- Task goal: From the records below, output exactly the lines starting at the line with "Add Training ×" and ending at the line with "The district court made", both of them included, but no pictures.
= Beginning of Section =
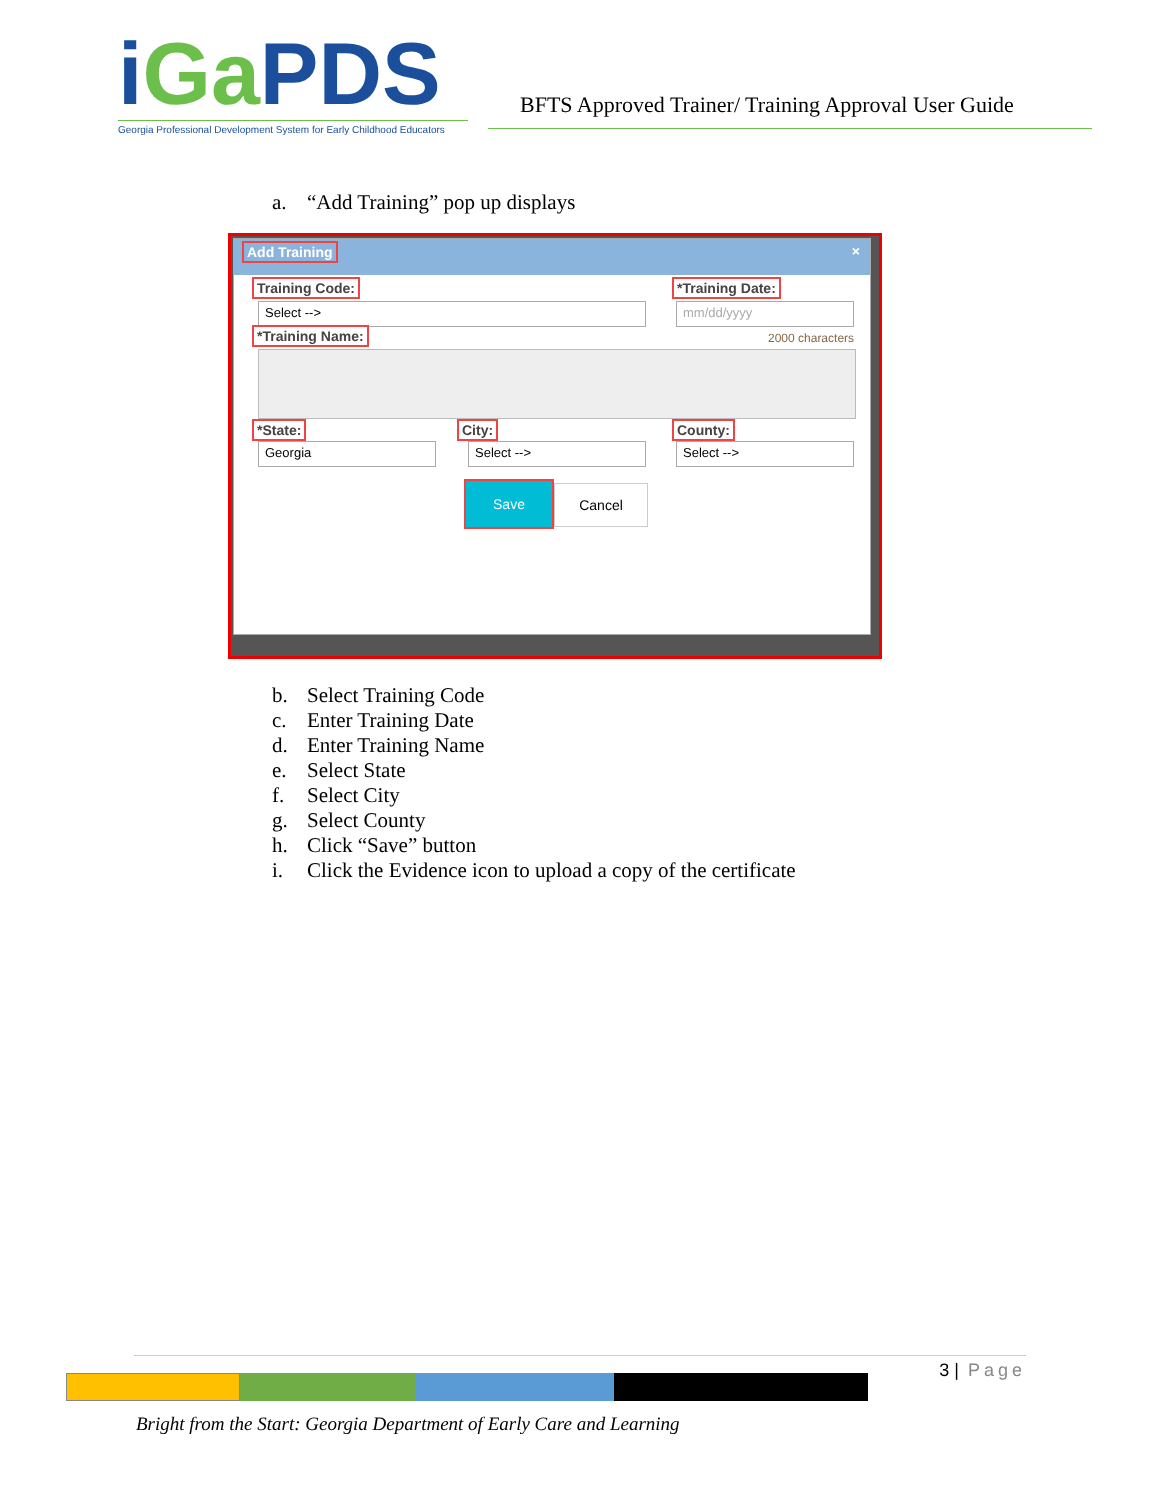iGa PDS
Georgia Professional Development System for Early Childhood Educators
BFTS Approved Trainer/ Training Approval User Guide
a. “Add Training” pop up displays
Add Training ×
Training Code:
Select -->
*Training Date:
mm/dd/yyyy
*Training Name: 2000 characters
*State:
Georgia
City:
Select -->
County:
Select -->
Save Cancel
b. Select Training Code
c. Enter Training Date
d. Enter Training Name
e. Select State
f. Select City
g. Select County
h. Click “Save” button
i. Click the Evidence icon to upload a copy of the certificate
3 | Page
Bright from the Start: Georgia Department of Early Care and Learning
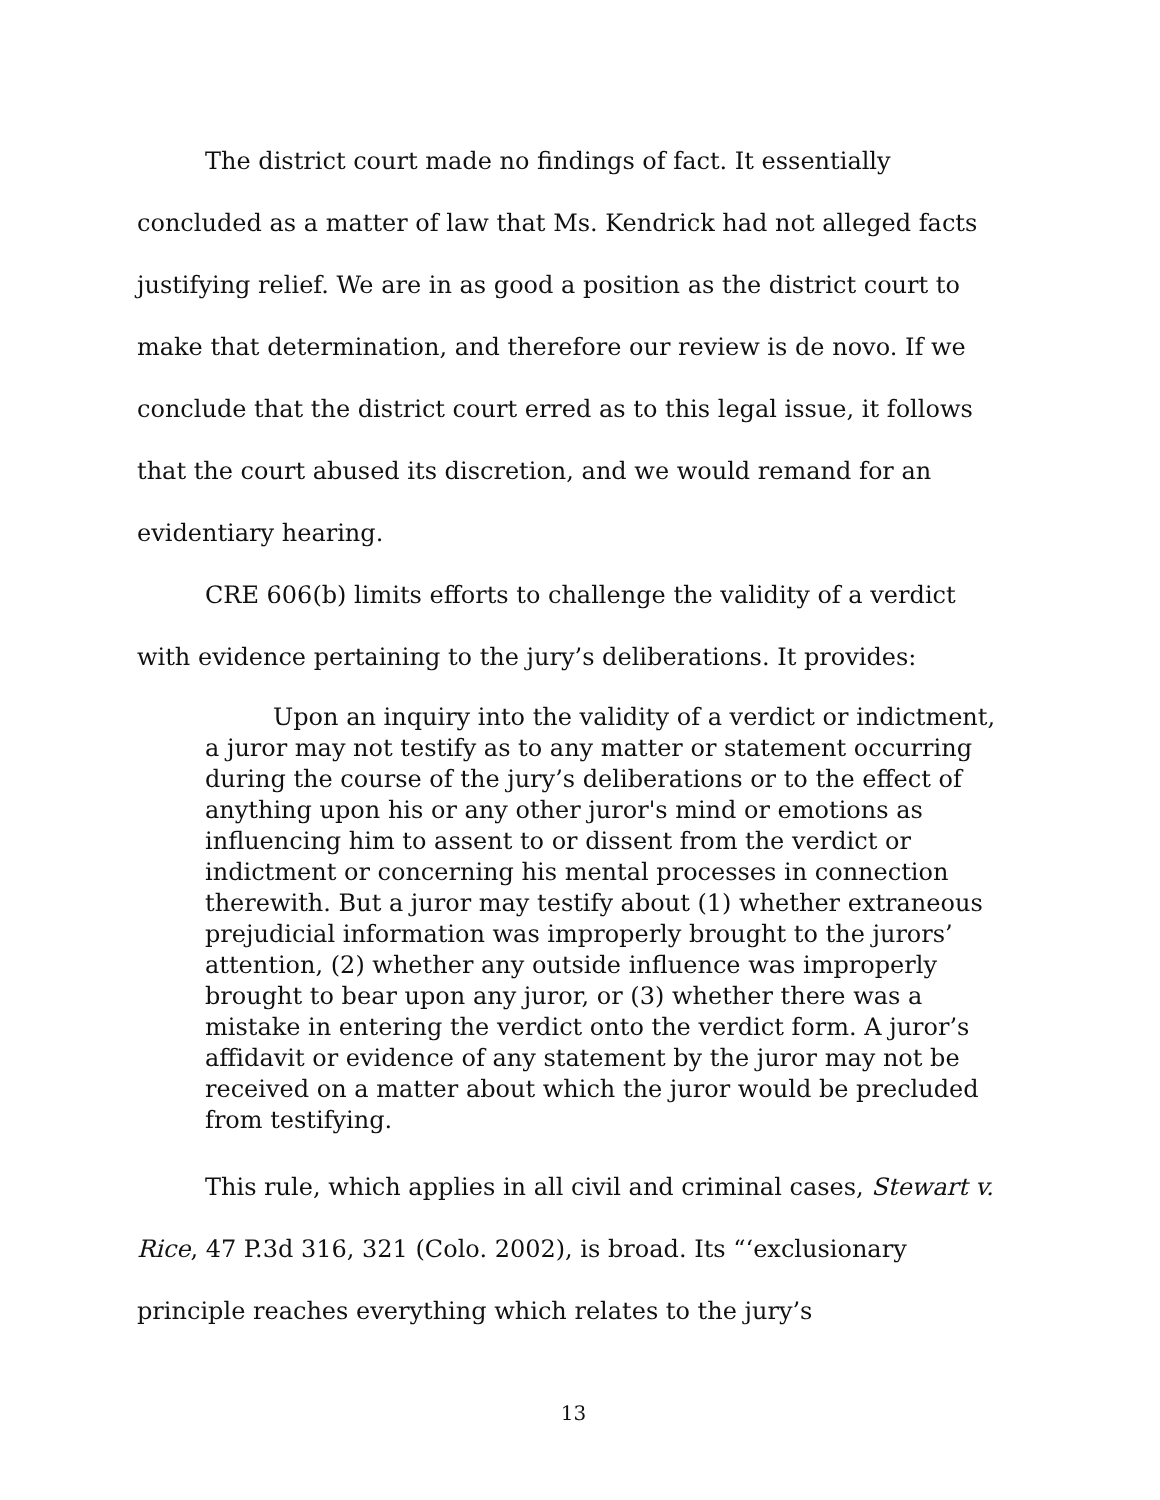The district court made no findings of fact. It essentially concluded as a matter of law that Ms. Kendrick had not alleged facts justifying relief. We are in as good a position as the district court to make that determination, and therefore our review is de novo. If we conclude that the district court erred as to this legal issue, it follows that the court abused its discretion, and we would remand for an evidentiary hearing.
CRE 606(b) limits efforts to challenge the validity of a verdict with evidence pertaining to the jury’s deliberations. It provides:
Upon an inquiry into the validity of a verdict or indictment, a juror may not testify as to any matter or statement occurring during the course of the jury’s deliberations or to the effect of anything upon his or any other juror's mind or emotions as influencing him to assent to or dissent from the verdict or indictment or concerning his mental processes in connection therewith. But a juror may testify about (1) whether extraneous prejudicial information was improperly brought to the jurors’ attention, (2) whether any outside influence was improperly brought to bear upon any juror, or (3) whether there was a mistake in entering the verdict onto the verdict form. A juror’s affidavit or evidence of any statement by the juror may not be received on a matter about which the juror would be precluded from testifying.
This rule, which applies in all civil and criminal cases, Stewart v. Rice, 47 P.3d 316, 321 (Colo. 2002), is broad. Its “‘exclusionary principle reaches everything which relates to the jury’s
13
= End of Section =
- Task output:
Add Training ×
Training Code:
Select -->
*Training Date:
mm/dd/yyyy
*Training Name: 2000 characters
*State:
Georgia
City:
Select -->
County:
Select -->
Save Cancel
b. Select Training Code
c. Enter Training Date
d. Enter Training Name
e. Select State
f. Select City
g. Select County
h. Click “Save” button
i. Click the Evidence icon to upload a copy of the certificate
3 | Page
Bright from the Start: Georgia Department of Early Care and Learning
The district court made no findings of fact. It essentially concluded as a matter of law that Ms. Kendrick had not alleged facts justifying relief. We are in as good a position as the district court to make that determination, and therefore our review is de novo. If we conclude that the district court erred as to this legal issue, it follows that the court abused its discretion, and we would remand for an evidentiary hearing.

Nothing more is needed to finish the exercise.